Objectif de la tâche => Modifiez ces entrées en remplaçant « colour » par « color » partout où il figure. Recopiez-les en entier en laissant tout le reste identique.

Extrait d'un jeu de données
----------------
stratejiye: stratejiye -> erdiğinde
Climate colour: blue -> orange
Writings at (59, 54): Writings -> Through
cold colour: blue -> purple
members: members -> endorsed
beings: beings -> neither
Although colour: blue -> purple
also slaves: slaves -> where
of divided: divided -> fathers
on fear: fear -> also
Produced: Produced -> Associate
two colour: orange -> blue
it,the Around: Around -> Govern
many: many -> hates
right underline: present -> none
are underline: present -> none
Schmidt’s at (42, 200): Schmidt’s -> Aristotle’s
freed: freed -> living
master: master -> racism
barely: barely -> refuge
----------------
Résultat attendu =>
stratejiye: stratejiye -> erdiğinde
Climate color: blue -> orange
Writings at (59, 54): Writings -> Through
cold color: blue -> purple
members: members -> endorsed
beings: beings -> neither
Although color: blue -> purple
also slaves: slaves -> where
of divided: divided -> fathers
on fear: fear -> also
Produced: Produced -> Associate
two color: orange -> blue
it,the Around: Around -> Govern
many: many -> hates
right underline: present -> none
are underline: present -> none
Schmidt’s at (42, 200): Schmidt’s -> Aristotle’s
freed: freed -> living
master: master -> racism
barely: barely -> refuge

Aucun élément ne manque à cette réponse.